The reasons for the referee's recommendation are set out in his report. The referee stated that respondent's motives for his actions in the West estate were the same as the motives of the county attorney for Knox County at the time, that is, he wanted "to get as much inheritance tax as [he] easily could for the county at the expense of the state."

The referee concluded that it was "very hard" to distinguish the conduct of the county attorney from the conduct of respondent, and noted that the county attorney had received only a private reprimand from the Committee on Inquiry for the Third Disciplinary District, and no formal *654 charges were filed against him. In view of that situation, the referee felt it was appropriate to place respondent on probation rather than more severe sanctions. The referee also noted that respondent testified that he believed the Nebraska estate tax law to be unconstitutional and that he could therefore circumvent it.

With regard to the question of the unconstitutionality of the law, we note only that respondent has no standing to raise the constitutionality of the law in these proceedings. That consideration is irrelevant to determine the nature of respondent's actions in this matter.

With regard to the referee's concern that respondent should not be treated more severely than the county attorney for Knox County in the West estate, we note our decision in State v. Morrow, 220 Neb. 247, 369 N.W.2d 89 (1985). That case involved a criminal appeal from a sentence which appellant contended was too harsh because a codefendant had received a lesser sentence. In the Morrow case we stated at 252, 369 N.W.2d at 92: "Where it is apparent that the lesser sentence imposed upon a codefendant is erroneous, the sentencing court is not required to reduce all more severe though properly imposed sentences just to obtain uniformity." In that case we held that the lengthier sentence was not too severe but that the lighter sentence was too lenient.

While disciplinary proceedings are not criminal in nature, the same concept must be considered. Proceedings involving the county attorney for Knox County were not presented to this court. In our efforts to preserve the high standards of the practice of law in this state, we cannot allow our judgments to be controlled by local decisions in similar matters. In disciplinary proceedings, the extent of the sanction imposed by this court upon an offending lawyer cannot be controlled by the sanction imposed upon an equally offending lawyer in the same case in a local proceeding before a committee on inquiry.

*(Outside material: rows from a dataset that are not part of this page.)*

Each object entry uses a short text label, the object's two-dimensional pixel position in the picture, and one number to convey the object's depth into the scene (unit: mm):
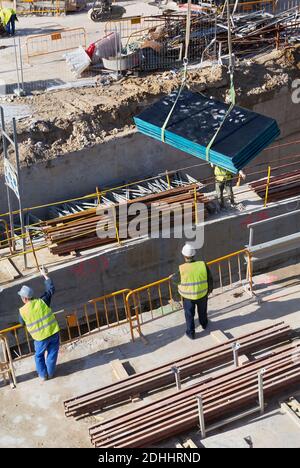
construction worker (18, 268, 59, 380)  10164
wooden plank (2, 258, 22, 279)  13392
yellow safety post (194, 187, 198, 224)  14580
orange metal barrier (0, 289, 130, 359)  13906
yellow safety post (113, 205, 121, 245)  14259
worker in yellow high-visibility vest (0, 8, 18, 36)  22620
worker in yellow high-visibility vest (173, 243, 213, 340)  10789
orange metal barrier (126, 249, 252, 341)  15164
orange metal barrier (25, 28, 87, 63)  21875
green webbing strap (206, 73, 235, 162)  12783
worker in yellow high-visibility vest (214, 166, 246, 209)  14494
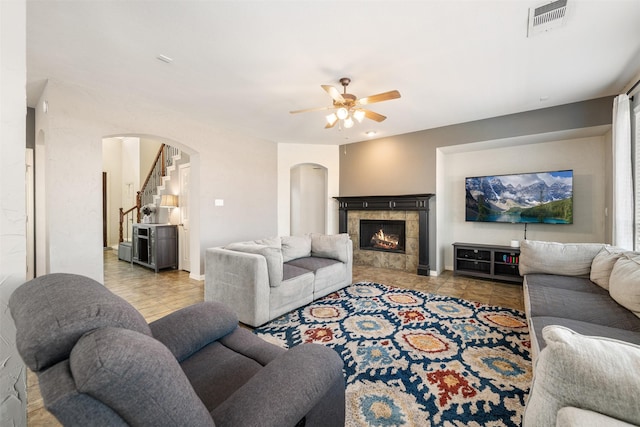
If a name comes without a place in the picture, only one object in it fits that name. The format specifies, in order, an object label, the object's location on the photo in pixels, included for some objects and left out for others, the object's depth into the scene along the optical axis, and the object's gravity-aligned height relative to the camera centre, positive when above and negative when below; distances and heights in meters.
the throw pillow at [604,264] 2.46 -0.49
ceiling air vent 1.97 +1.47
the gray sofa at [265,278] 2.66 -0.72
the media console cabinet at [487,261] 4.26 -0.80
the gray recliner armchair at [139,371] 0.59 -0.42
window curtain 2.96 +0.40
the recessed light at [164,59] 2.59 +1.47
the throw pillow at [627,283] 1.91 -0.53
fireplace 4.94 -0.36
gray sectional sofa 0.75 -0.55
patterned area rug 1.62 -1.15
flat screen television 4.09 +0.23
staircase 5.91 +0.80
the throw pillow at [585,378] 0.74 -0.47
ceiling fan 2.71 +1.16
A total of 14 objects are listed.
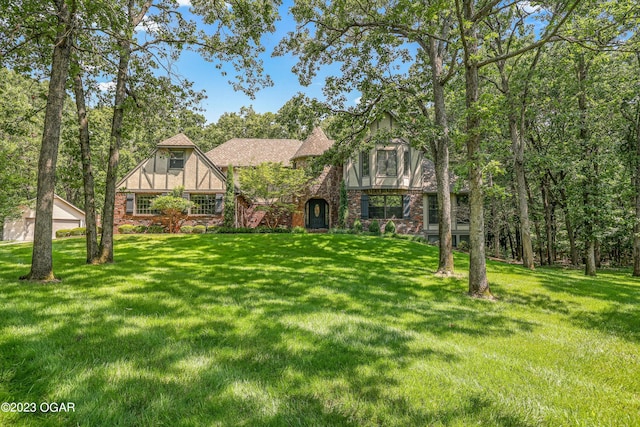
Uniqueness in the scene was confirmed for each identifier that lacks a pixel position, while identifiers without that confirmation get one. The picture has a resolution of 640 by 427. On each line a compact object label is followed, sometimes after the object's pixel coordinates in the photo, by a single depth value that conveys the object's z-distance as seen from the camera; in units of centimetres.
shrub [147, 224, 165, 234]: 1994
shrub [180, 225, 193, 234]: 1988
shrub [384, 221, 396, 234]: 2070
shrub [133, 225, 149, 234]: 1989
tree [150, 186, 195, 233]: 1880
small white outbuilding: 2730
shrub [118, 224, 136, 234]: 1962
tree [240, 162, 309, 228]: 2008
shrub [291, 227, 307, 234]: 1973
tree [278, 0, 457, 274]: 968
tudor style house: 2147
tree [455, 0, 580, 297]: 698
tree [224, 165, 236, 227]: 2092
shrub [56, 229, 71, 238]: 2031
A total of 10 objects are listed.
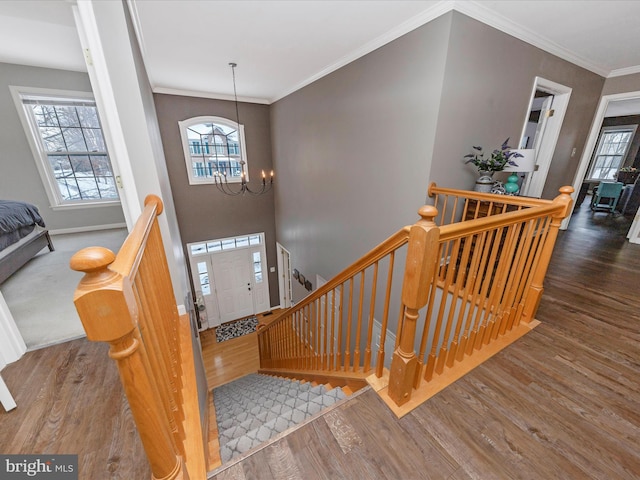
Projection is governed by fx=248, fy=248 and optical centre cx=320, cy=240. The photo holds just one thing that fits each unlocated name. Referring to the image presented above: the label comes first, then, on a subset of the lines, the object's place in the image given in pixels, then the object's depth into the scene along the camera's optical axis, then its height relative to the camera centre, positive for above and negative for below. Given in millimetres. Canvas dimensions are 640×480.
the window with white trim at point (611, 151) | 6938 +299
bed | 2523 -845
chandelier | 5004 -543
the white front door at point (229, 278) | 5648 -2705
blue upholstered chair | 5520 -731
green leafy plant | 2234 +4
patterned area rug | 5590 -3786
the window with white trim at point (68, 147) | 4016 +226
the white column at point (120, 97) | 1452 +379
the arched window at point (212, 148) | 4770 +243
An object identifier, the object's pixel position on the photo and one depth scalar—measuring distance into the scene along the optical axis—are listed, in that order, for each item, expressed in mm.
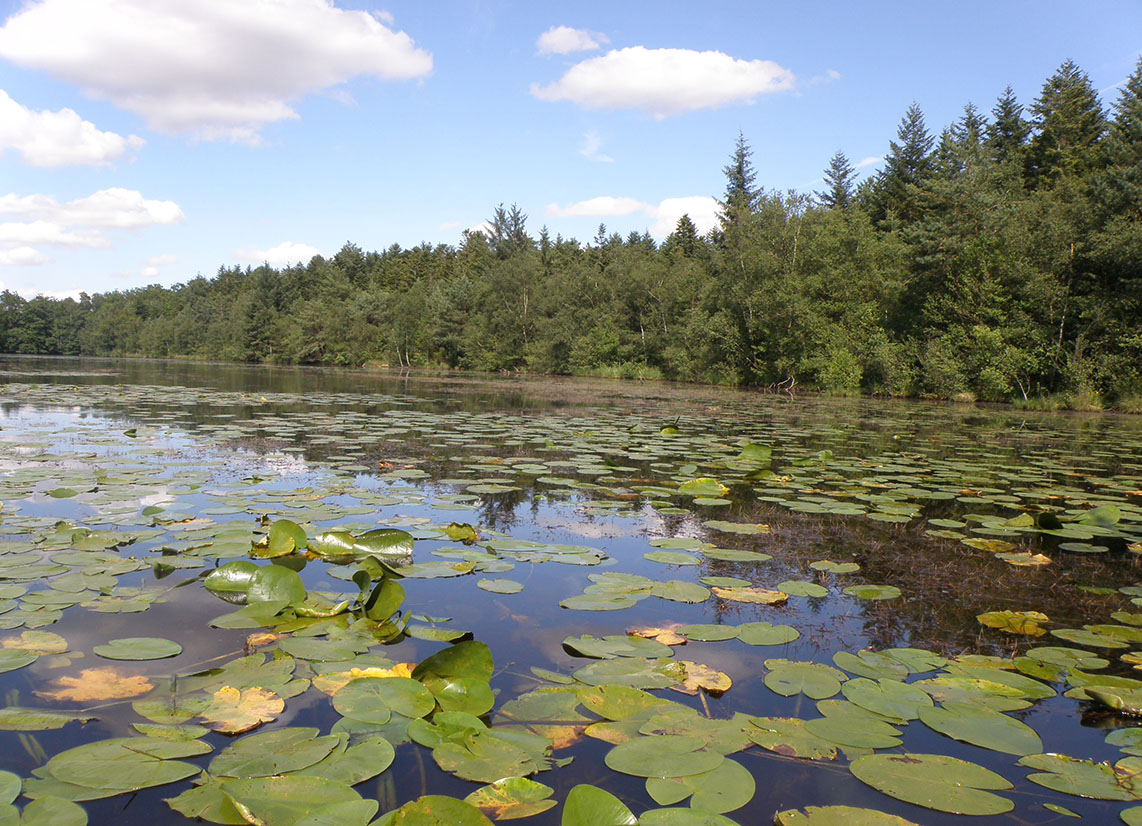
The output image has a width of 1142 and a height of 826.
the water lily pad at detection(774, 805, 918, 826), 1219
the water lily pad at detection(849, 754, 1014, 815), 1309
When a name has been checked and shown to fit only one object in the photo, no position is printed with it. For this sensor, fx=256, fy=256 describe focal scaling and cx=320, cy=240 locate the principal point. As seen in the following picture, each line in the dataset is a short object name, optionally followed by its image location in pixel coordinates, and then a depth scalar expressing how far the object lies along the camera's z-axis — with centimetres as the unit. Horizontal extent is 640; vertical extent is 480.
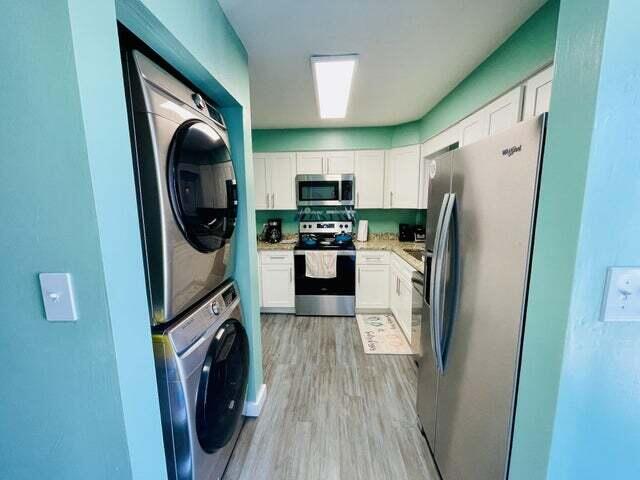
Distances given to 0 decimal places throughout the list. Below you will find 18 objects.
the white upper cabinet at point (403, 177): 326
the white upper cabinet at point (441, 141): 226
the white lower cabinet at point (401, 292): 260
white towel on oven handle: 319
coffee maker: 362
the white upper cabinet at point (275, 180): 351
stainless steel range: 323
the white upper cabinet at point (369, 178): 345
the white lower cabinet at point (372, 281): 324
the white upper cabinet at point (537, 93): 128
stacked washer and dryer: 85
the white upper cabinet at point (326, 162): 346
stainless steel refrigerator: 80
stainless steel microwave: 339
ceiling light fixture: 174
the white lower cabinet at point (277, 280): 329
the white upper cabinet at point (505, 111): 147
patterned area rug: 257
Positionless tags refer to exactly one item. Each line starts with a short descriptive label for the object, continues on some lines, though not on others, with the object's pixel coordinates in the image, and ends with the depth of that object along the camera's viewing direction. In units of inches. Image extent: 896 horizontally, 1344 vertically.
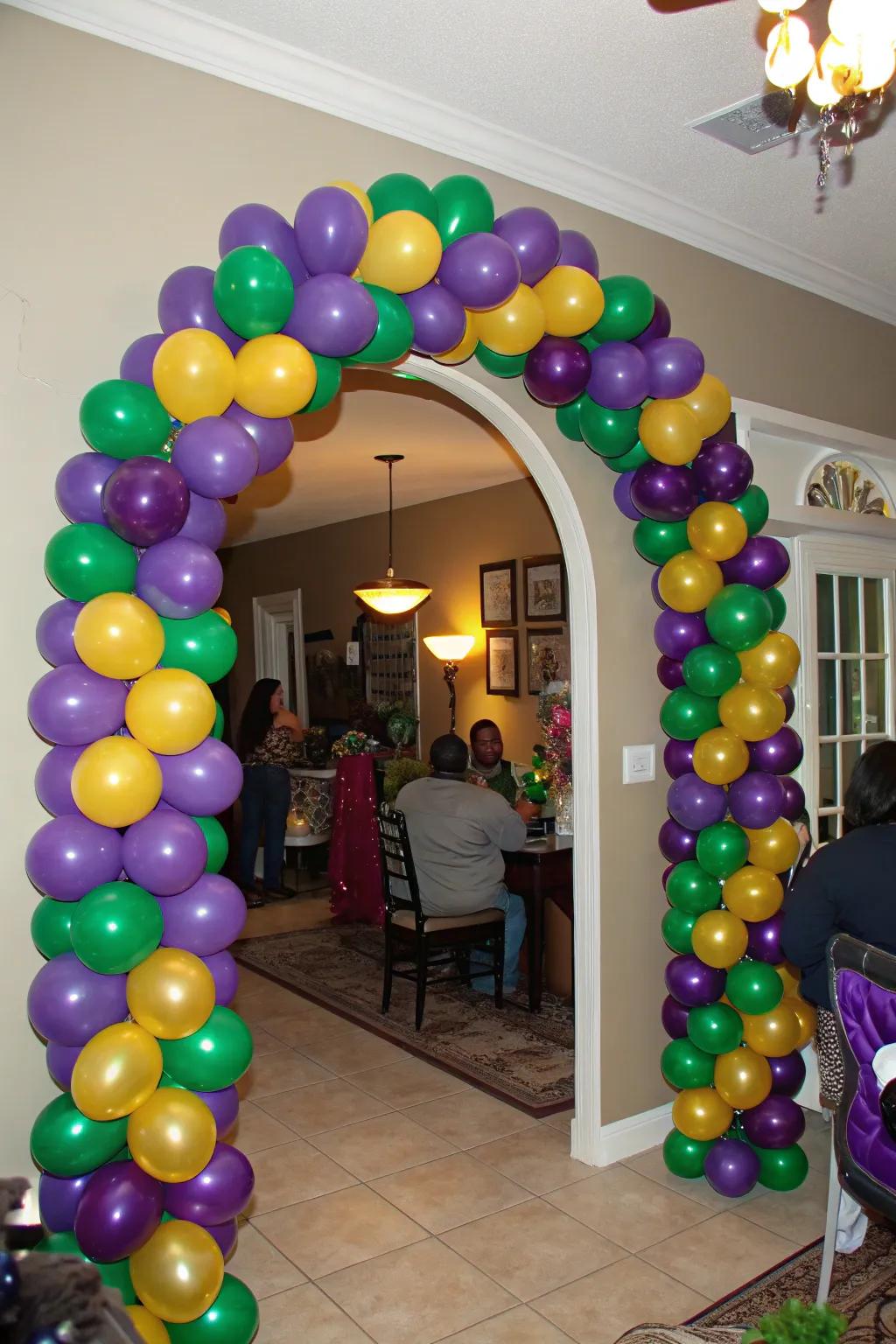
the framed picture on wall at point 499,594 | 279.6
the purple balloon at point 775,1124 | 119.7
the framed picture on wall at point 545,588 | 262.4
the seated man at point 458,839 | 180.5
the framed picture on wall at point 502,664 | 279.4
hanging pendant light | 263.9
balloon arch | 77.4
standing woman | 279.4
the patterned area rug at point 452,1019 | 157.4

We are here faced with a conscious violation of this state's laws by a practicing lawyer. When confronted with the allegations of his misconduct, respondent, in an intemperate written response to the Counsel for Discipline, attacked the assistant attorney general who was requested by the county judge to investigate the matter, and the tax attorney representing the state Tax Commissioner. In his testimony before the referee, respondent intimated that the county judge in the West estate was biased. As has been discussed, when the county attorney for Antelope County refused to sign the proposed inheritance tax hearing waiver, respondent intimated political reprisal against him. Respondent has never suggested that he has been at all at fault in this protracted matter. There has been no showing by respondent that he contemplates acting at any time in an appropriate manner in practicing law.

As stated in State ex rel. Nebraska State Bar Assn. v. McArthur, 212 Neb. 815, 819, 326 N.W.2d 173, 175-76 (1982):

To determine whether and to what extent discipline should be imposed, it is necessary that we consider the nature of the offense, the need for deterring others, the maintenance of the reputation of the bar as a whole, the protection of the public, the attitude of the offender generally, and his present or future fitness to continue in the practice of law.

Since respondent's actions have not been shown to have benefited him financially, we feel disbarment is not appropriate. Suspension from the practice of law is more responsive to the respondent's wrongful actions.

Accordingly, respondent is suspended from the practice of law for a period of 2 years, beginning June 15, 1987.